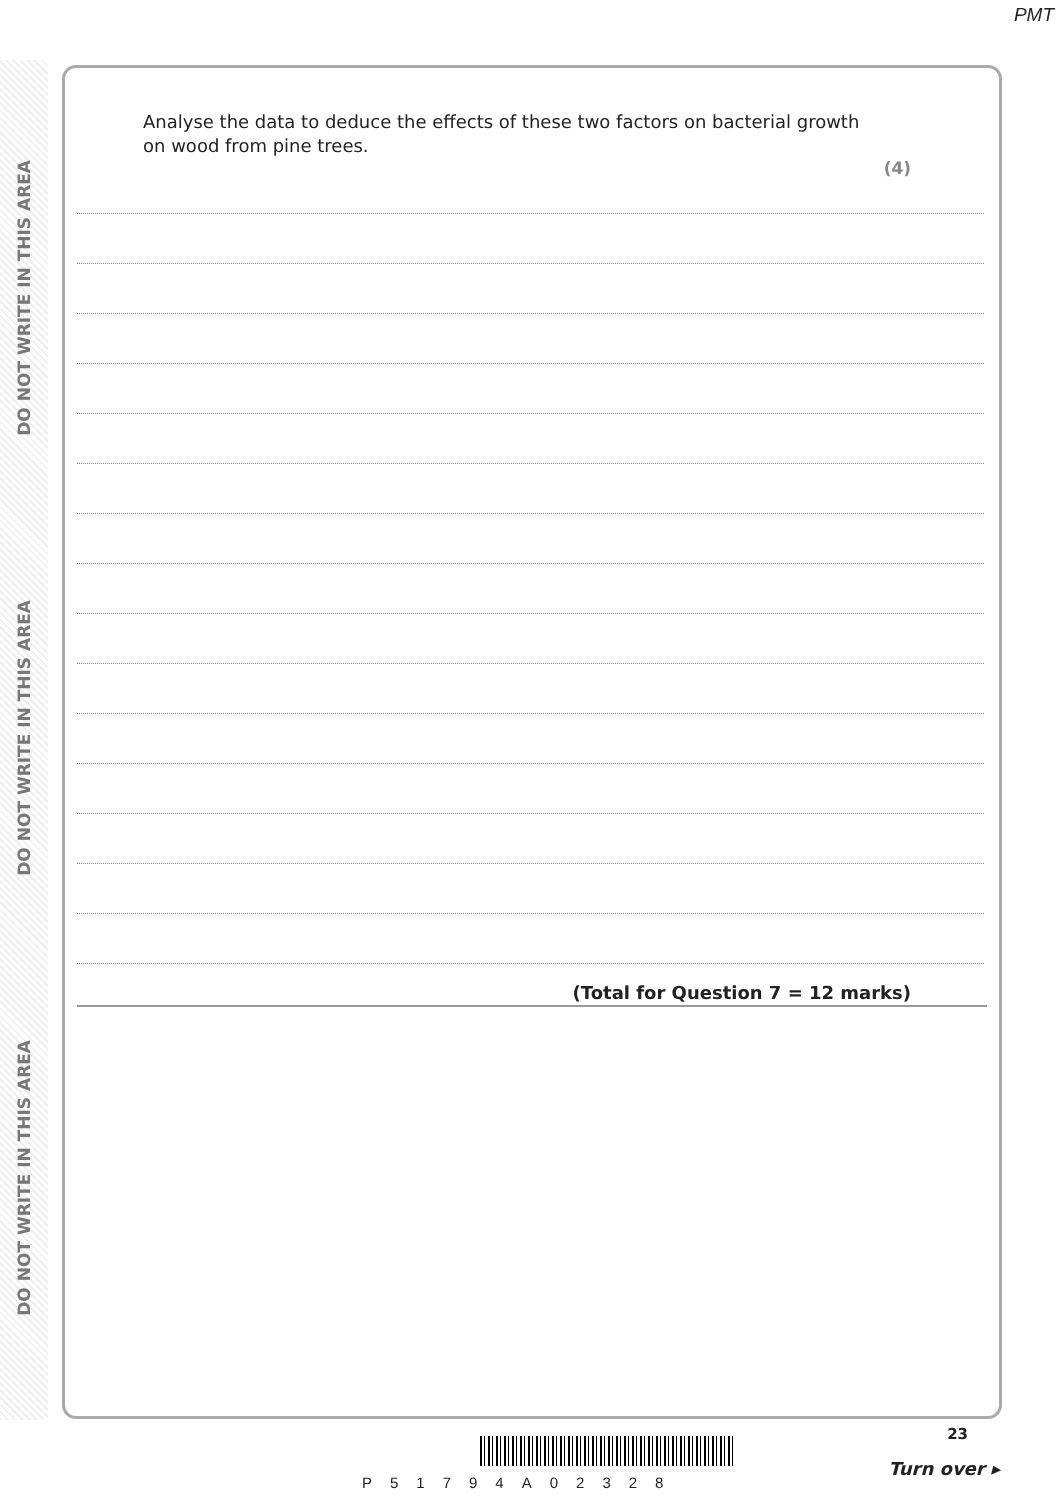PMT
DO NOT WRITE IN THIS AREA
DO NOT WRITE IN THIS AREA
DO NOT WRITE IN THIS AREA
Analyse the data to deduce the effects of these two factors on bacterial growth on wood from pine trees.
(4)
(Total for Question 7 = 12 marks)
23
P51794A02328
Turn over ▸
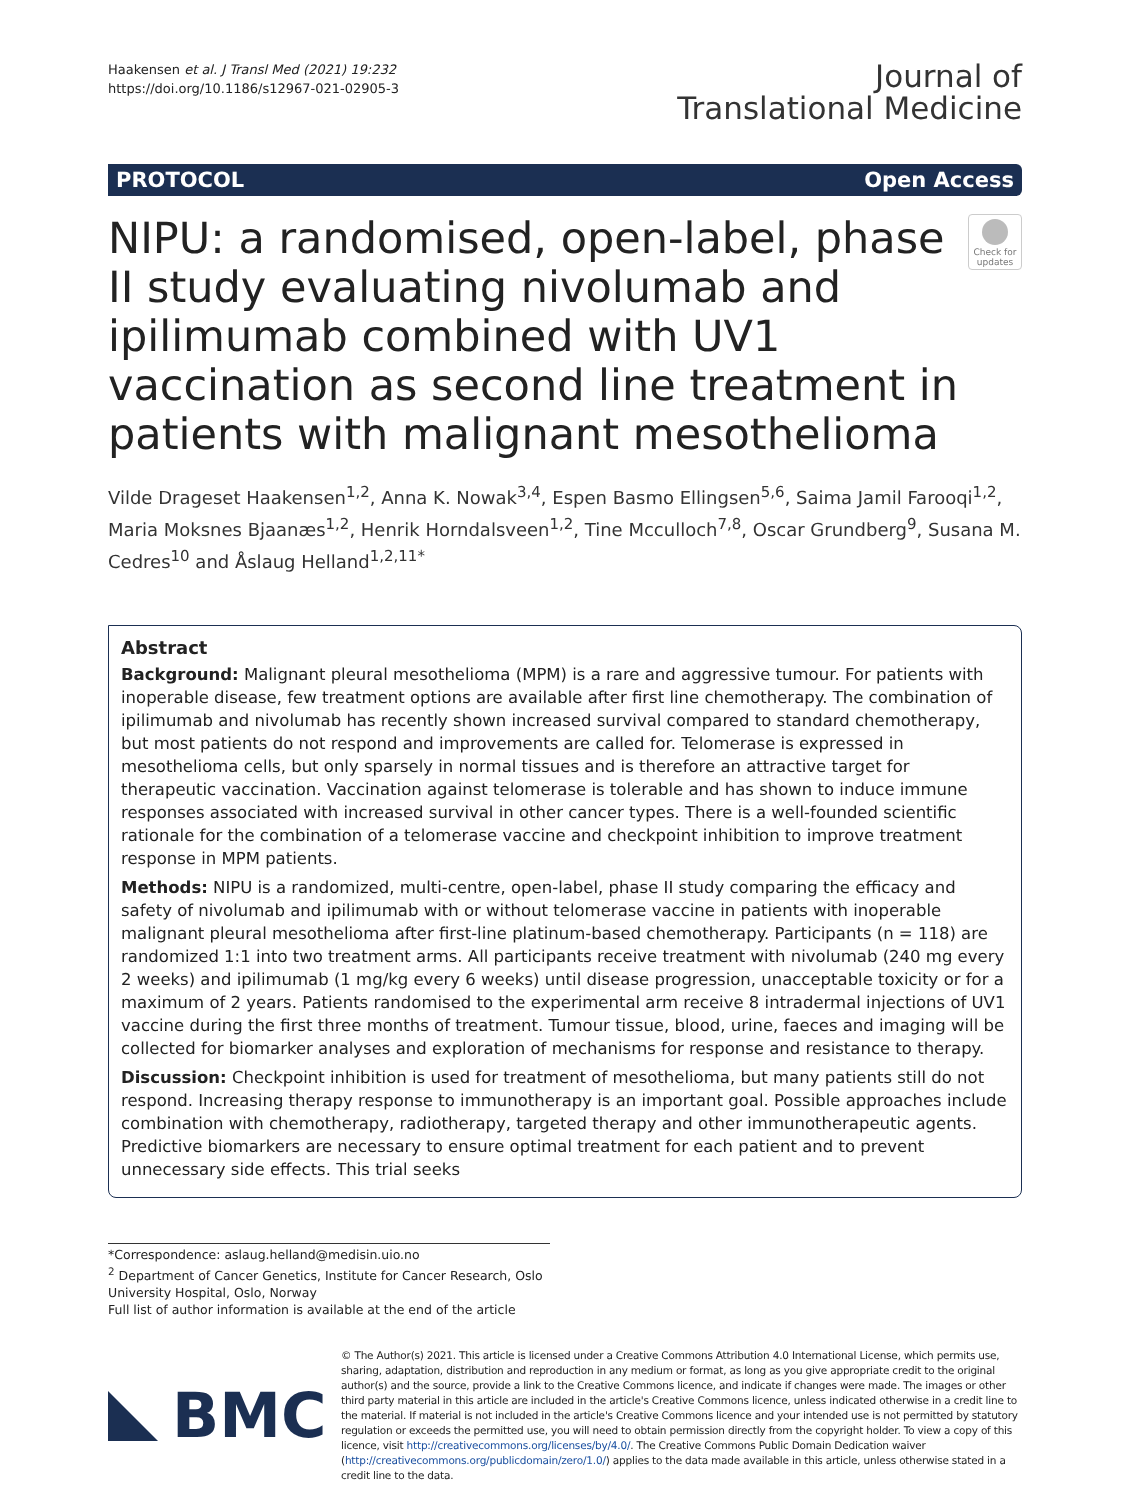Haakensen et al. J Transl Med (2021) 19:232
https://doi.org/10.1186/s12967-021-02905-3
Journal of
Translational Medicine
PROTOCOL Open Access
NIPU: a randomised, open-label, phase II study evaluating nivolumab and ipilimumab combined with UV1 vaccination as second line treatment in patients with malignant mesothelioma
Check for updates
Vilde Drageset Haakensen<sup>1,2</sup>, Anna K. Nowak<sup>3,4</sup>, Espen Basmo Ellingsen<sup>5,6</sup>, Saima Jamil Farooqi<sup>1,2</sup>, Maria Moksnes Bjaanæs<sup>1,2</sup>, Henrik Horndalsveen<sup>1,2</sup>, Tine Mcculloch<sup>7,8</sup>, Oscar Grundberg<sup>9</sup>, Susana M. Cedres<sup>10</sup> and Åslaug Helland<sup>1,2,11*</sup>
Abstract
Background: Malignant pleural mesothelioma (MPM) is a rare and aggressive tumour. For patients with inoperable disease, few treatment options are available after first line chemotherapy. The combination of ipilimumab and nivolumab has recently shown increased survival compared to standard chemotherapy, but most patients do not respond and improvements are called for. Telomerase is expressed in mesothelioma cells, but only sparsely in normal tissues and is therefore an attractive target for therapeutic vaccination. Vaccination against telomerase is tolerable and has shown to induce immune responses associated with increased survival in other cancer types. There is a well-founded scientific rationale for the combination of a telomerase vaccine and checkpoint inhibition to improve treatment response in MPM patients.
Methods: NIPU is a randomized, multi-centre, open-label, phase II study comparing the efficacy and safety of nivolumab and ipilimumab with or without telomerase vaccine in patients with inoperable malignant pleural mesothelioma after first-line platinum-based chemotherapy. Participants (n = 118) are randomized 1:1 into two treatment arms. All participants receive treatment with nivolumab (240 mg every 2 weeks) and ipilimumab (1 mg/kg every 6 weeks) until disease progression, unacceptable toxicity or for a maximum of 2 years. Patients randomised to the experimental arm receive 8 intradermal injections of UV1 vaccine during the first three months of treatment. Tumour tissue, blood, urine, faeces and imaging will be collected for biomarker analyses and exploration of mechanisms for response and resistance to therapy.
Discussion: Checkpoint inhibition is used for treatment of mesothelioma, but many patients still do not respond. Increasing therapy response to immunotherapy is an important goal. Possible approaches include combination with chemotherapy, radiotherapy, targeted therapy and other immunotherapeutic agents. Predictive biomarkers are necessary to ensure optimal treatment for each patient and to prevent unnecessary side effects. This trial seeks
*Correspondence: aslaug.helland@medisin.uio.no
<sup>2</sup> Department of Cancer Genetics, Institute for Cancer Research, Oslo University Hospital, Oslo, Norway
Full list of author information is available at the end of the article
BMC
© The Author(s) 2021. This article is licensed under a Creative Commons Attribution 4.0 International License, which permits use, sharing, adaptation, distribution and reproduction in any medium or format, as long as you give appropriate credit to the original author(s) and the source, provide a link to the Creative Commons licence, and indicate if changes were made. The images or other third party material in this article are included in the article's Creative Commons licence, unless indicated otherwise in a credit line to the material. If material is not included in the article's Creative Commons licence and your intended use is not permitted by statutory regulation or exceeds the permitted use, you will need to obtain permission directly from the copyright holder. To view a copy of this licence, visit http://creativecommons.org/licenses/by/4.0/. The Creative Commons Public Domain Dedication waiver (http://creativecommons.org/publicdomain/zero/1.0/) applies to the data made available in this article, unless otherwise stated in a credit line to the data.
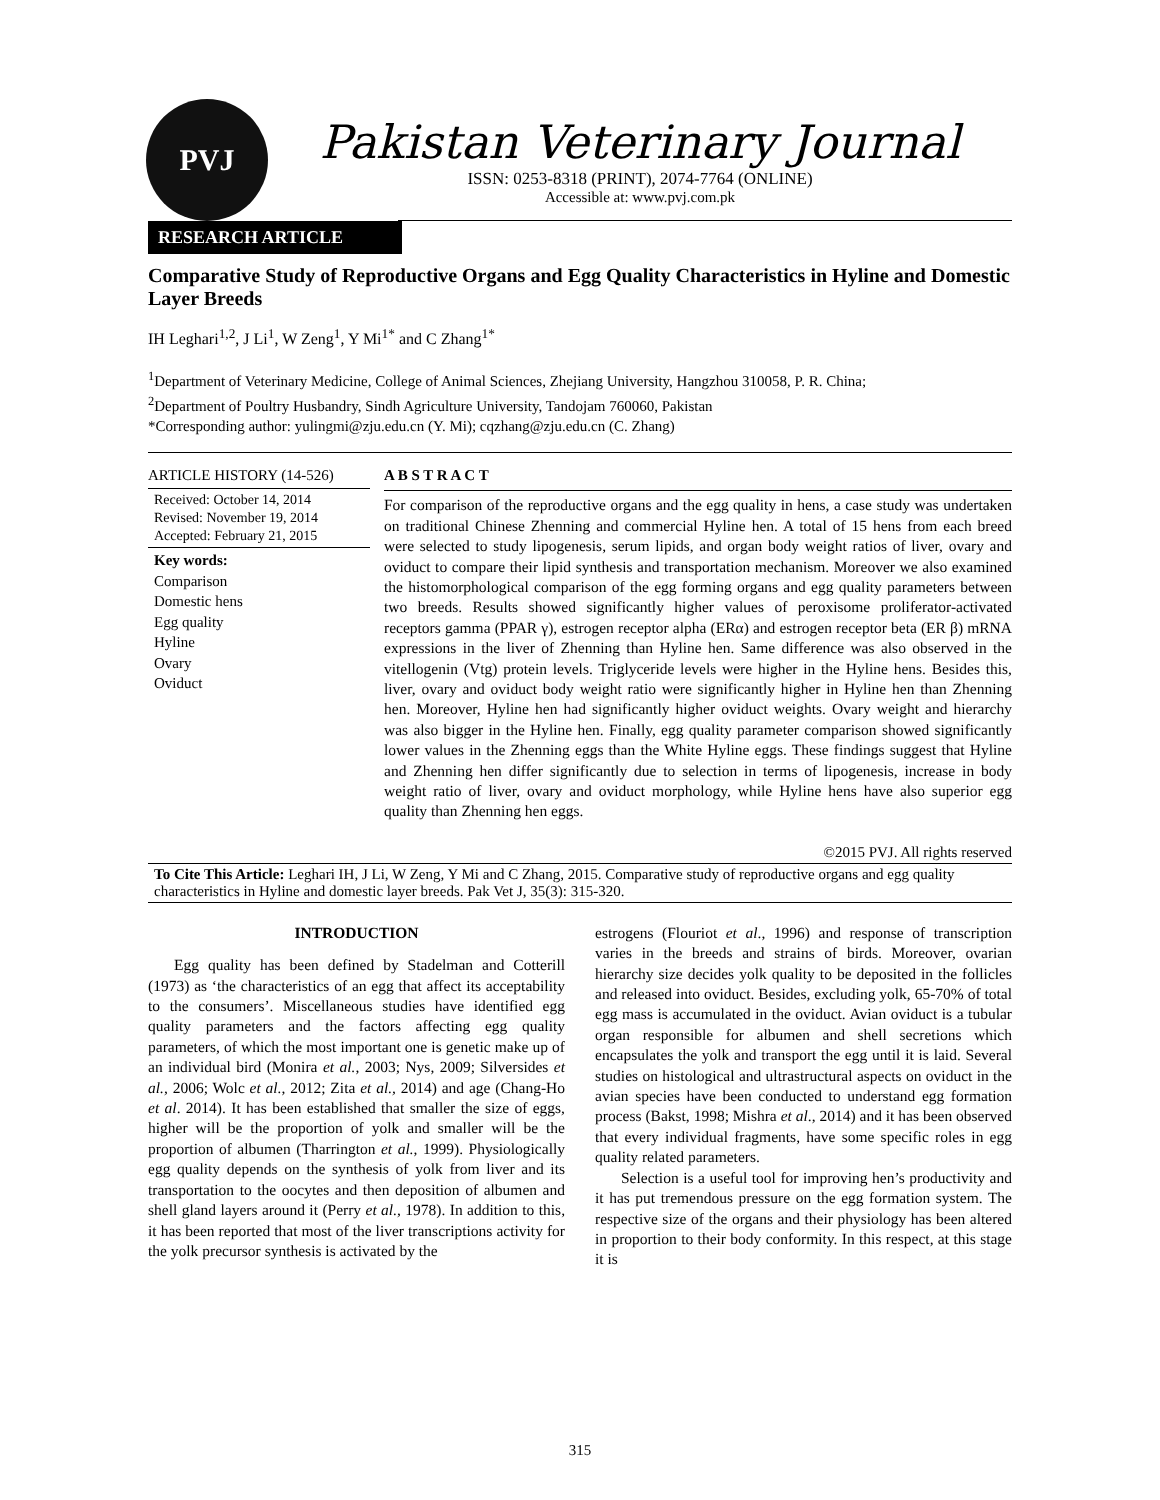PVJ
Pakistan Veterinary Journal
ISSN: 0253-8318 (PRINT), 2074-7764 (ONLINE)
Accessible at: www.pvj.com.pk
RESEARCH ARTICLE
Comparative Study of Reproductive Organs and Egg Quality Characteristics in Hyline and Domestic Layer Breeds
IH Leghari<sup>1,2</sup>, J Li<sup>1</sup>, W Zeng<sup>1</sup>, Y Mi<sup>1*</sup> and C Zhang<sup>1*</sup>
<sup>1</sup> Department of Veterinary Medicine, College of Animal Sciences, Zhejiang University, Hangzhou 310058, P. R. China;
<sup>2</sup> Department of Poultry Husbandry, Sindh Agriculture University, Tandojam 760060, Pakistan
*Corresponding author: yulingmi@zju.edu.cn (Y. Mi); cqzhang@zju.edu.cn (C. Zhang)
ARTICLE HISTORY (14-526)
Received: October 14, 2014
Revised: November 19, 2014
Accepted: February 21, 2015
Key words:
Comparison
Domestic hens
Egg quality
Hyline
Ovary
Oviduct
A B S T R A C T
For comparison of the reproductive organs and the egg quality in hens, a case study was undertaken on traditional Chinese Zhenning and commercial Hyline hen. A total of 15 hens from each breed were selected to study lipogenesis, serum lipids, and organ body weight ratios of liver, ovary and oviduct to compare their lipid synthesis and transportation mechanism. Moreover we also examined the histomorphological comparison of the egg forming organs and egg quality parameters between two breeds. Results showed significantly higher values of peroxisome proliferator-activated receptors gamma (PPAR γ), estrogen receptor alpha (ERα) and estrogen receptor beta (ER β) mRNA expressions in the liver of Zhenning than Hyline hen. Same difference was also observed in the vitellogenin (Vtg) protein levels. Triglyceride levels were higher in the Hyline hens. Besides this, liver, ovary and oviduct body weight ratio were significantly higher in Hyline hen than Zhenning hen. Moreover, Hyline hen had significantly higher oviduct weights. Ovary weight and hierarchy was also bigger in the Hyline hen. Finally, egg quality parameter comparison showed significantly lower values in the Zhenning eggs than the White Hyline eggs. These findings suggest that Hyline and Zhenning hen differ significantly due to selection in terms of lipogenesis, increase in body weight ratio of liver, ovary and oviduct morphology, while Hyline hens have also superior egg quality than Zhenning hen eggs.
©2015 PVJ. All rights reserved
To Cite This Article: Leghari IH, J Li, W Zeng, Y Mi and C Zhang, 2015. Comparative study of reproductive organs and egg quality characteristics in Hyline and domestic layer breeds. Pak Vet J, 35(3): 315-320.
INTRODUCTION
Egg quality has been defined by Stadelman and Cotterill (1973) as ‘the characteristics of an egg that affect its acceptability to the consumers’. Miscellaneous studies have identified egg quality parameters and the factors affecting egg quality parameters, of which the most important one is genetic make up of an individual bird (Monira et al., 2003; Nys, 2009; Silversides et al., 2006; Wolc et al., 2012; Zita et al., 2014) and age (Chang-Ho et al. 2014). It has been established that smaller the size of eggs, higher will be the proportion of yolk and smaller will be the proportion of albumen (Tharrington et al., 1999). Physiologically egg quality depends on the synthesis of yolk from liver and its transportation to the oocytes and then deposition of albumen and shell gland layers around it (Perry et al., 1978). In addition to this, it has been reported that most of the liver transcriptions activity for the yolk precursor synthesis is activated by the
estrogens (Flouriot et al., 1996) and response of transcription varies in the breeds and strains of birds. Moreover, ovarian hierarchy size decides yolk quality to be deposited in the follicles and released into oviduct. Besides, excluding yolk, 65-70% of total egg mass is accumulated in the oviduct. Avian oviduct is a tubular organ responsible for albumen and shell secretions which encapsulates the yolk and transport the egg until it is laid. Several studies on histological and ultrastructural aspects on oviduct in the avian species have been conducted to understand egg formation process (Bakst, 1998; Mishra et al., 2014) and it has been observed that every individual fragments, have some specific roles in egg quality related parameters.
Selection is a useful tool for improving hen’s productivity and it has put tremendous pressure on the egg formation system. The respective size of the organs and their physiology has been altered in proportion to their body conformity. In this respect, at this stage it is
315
^^^^
* Problem to work on: Write out exactly the lines above from the line with "https://doi.org/10.1186/s12967-021-02905-3" through the line with "NIPU: a randomised, open-label, phase", both of them included, and leave out all other lines.

* Response to the exercise:
https://doi.org/10.1186/s12967-021-02905-3
Journal of
Translational Medicine
PROTOCOL Open Access
NIPU: a randomised, open-label, phase II study evaluating nivolumab and ipilimumab combined with UV1 vaccination as second line treatment in patients with malignant mesothelioma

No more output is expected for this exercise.